An analysis of housing affordability shows rising costs in America's smaller cities.
The effects of the pandemic continue to roil the housing market, writes Justin Fox for Bloomberg, as expensive "superstar" cities lose some of their attractions and remote work makes it "easier to disconnect superstar-city jobs from superstar-city real estate prices."
To understand "the strains that the great pandemic migration may be putting on typical workers’ housing budgets in some of the places where people have been moving," Fox "compared the Bureau of Labor Statistics’ most recent estimates of median wages by metropolitan area (from May 2020) to Apartment List’s April 2021 metro-area rent estimates" to gauge housing affordability.
"By this measure, Orlando is less affordable than San Francisco, and Austin and Las Vegas less affordable than San Jose. They’re not more expensive in absolute terms, of course; someone moving from San Francisco or San Jose would still find all those places to be pretty cheap, especially if they were able to keep working at San Francisco or San Jose wages. But most people in Orlando and Austin and Las Vegas don’t have that option."
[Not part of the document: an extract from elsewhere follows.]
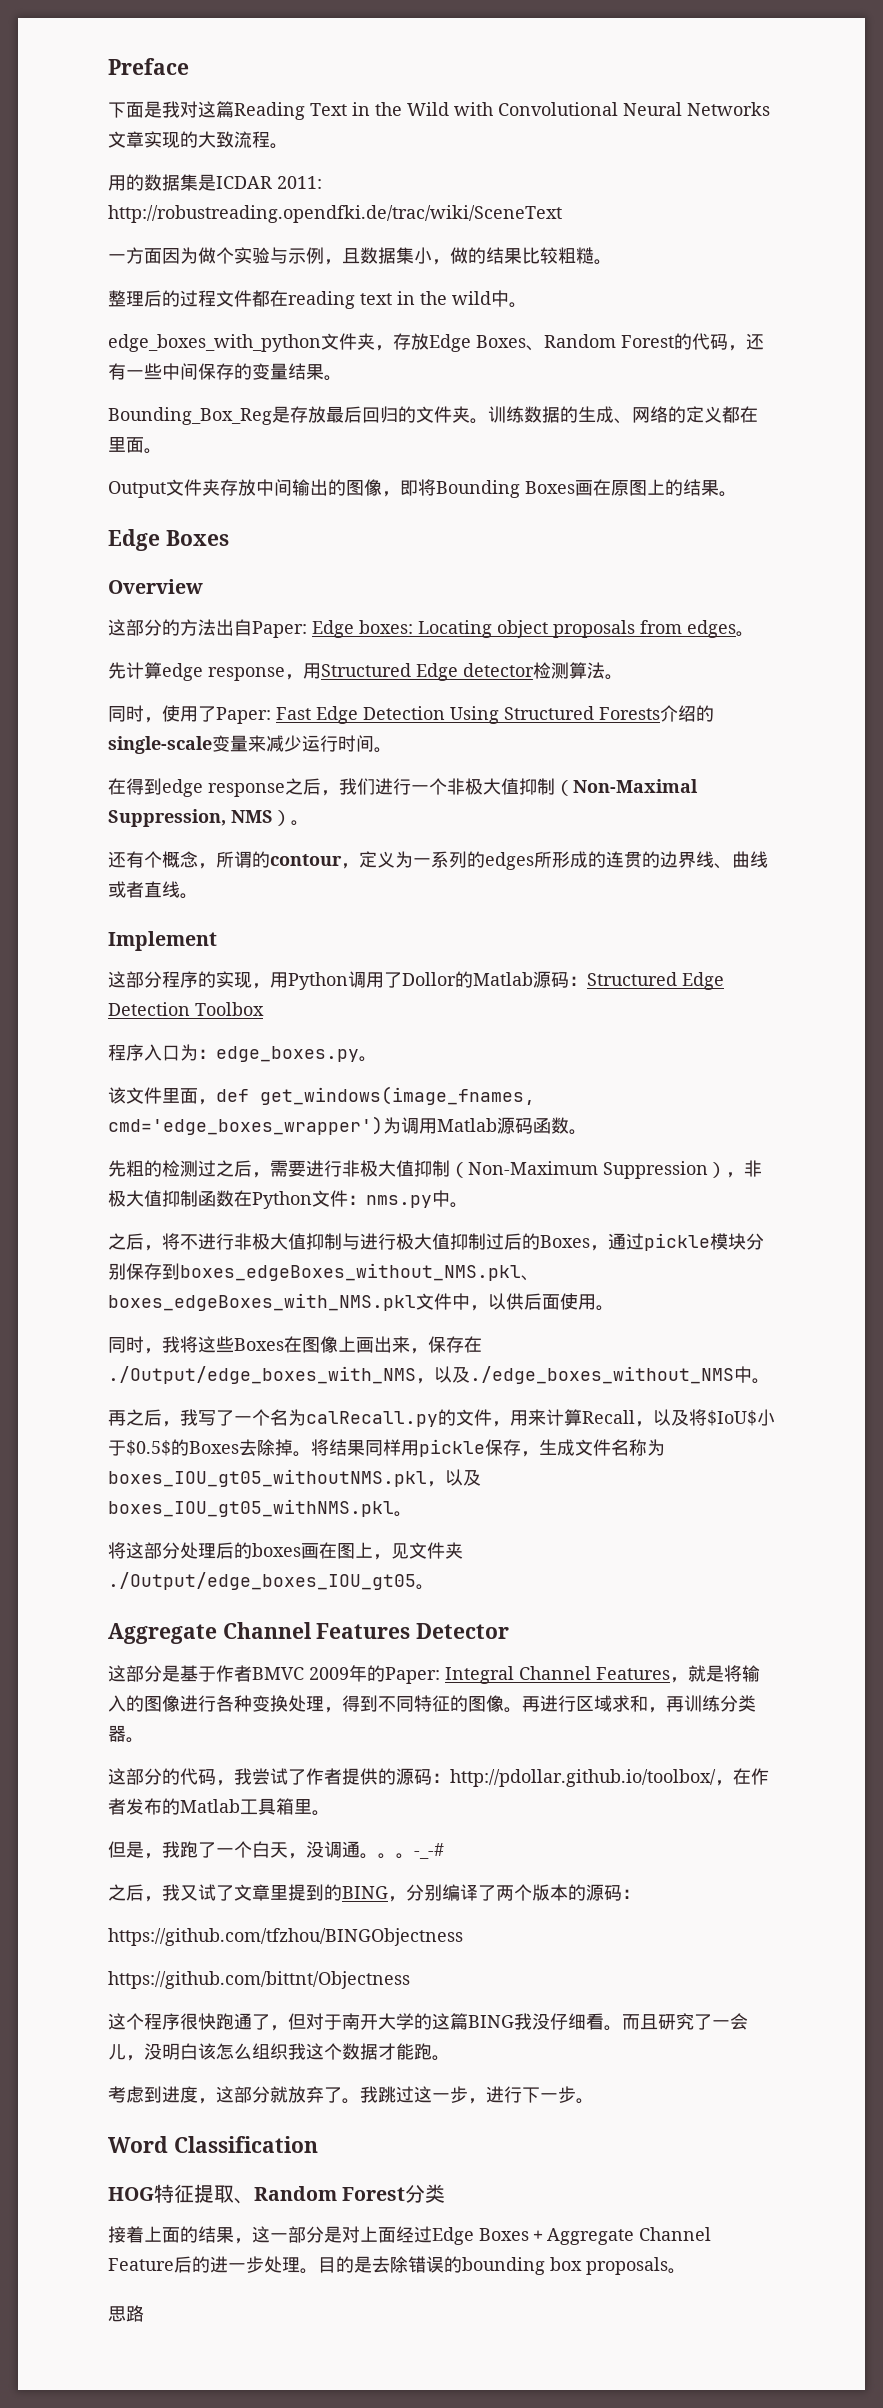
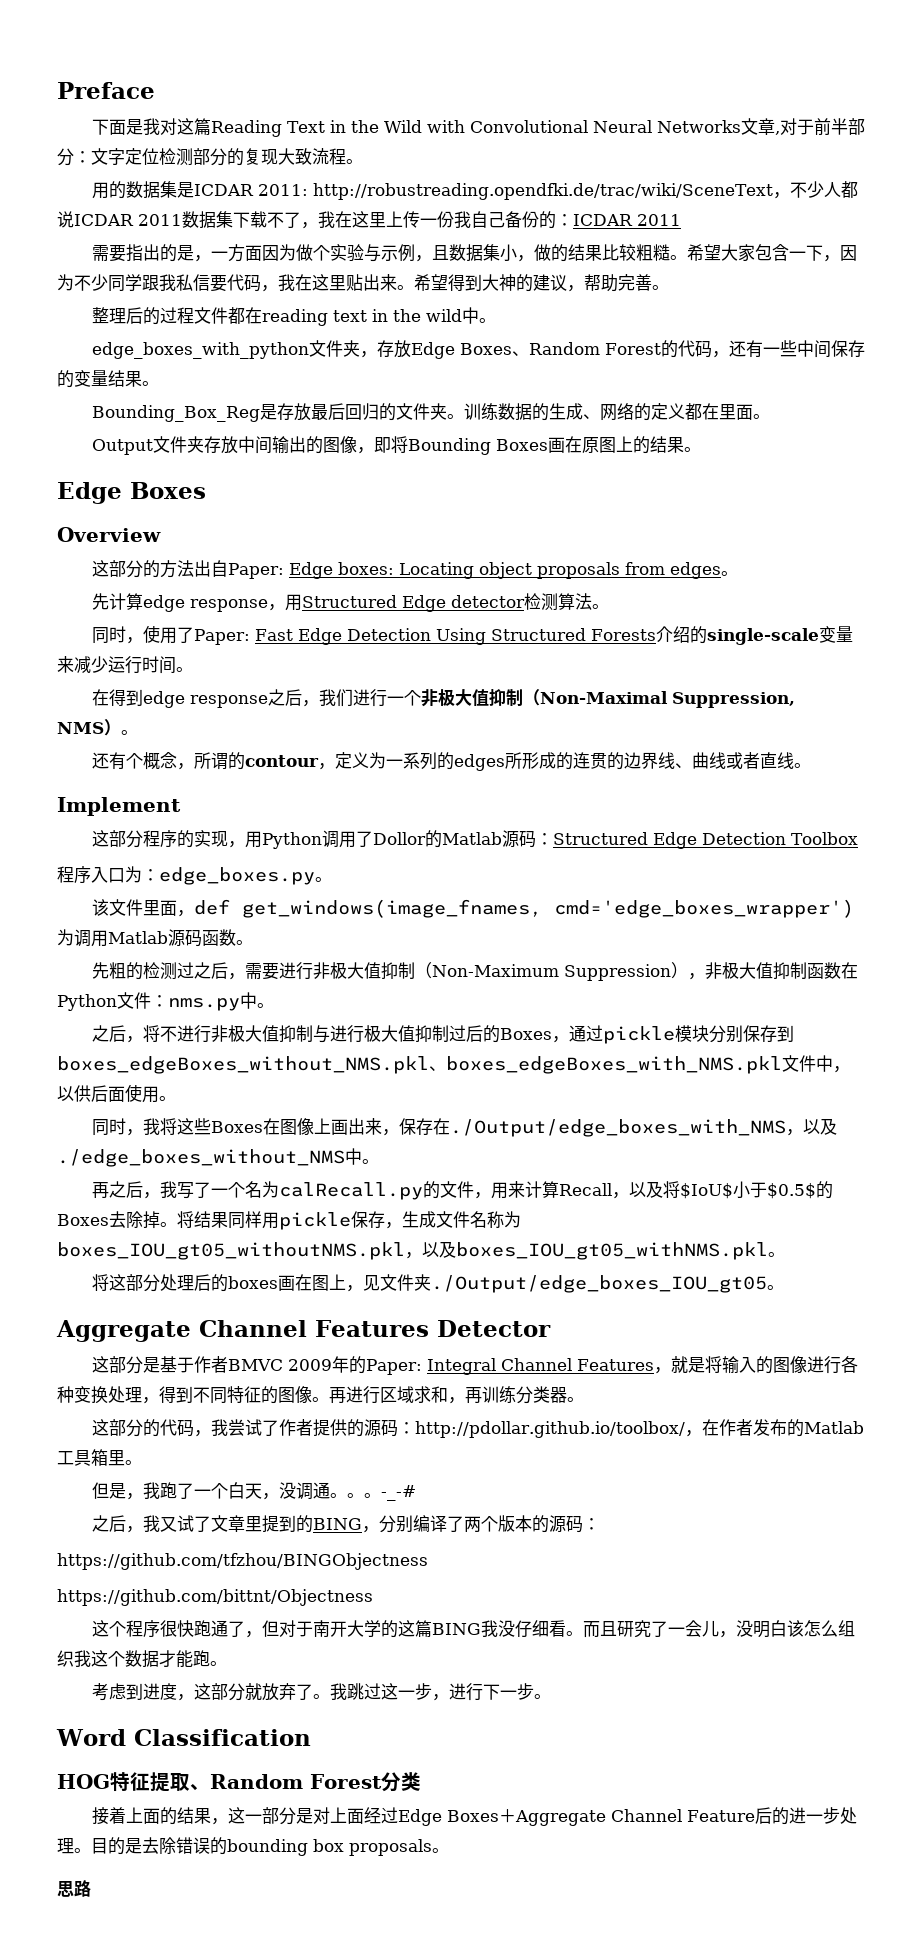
[144,131,198,148] 实现的 -> [774,118,865,136] [57,148,278,166] ,对于前半部分：文字定位检测部分的复现
(562, 214) // -> [772,181,858,199] [57,211,681,229] [91,244,211,262] ，不少人都说ICDAR 2011数据集下载不了，我在这里上传一份我自己备份的：ICDAR 2011 // 需要指出的是，
(612, 262) none -> [686,244,857,262] [57,274,669,292] 希望大家包含一下，因为不少同学跟我私信要代码，我在这里贴出来。希望得到大神的建议，帮助完善。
"Since the 1960s, the East and West Coasts (California in particular) have also experienced what economists Chang-Tai Hsieh of the University of Chicago and Enrico Moretti of the University California at Berkeley term a 'property rights revolution' of anti-development activism and regulation that’s made it even harder to build enough new housing to satisfy demand." The same NIMBY impulses have surfaced in "smaller, even more scenic metro and micro areas such as Boulder, Colorado; Bozeman, Montana; and Bend, Oregon," says Fox. In these towns, "the combination of mountains, rising opposition to development and high demand have driven home-purchase prices up to or past the levels of metro Boston and New York."
Fox's findings show that the most affordable cities are in the South and Midwest and include "iconic cities that fell on hard times but have been making a comeback" like Detroit and "places [that] are already magnets for skilled younger workers" like Pittsburgh and Indianapolis.